Write out the lines of the records from the one containing "市販されていたり、皮膚科で出されるワセ" to the very last, keeping each exactly as it is.

(INPUT Opens)

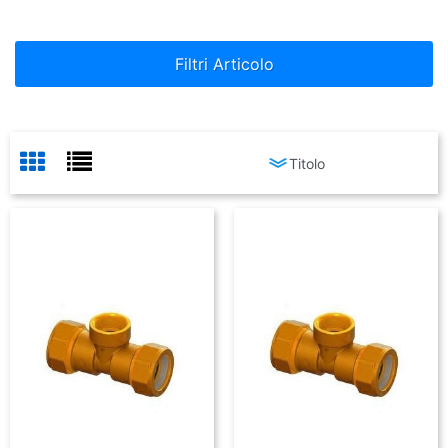
Filtri Articolo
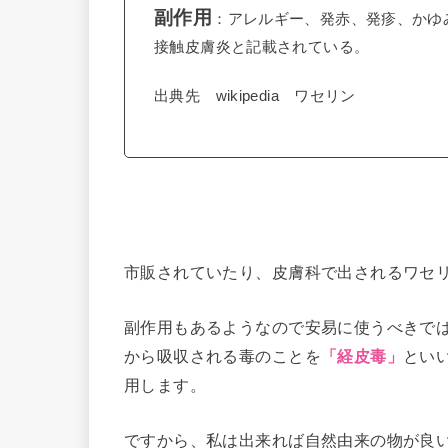
副作用
：アレルギー、発赤、発疹、かゆ
接触皮膚炎と記載されている。
出典先 wikipedia ワセリン
市販されていたり、皮膚科で出されるワセ
副作用もあるようなので安易に使うべきで
から吸収される毒のことを
とい
「経皮毒」
用します。
ですから、私は出来れば自然由来の物が良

(INPUT Closes)

PROBLEM SOLUTION:
市販されていたり、皮膚科で出されるワセ
副作用もあるようなので安易に使うべきで
から吸収される毒のことを
とい
「経皮毒」
用します。
ですから、私は出来れば自然由来の物が良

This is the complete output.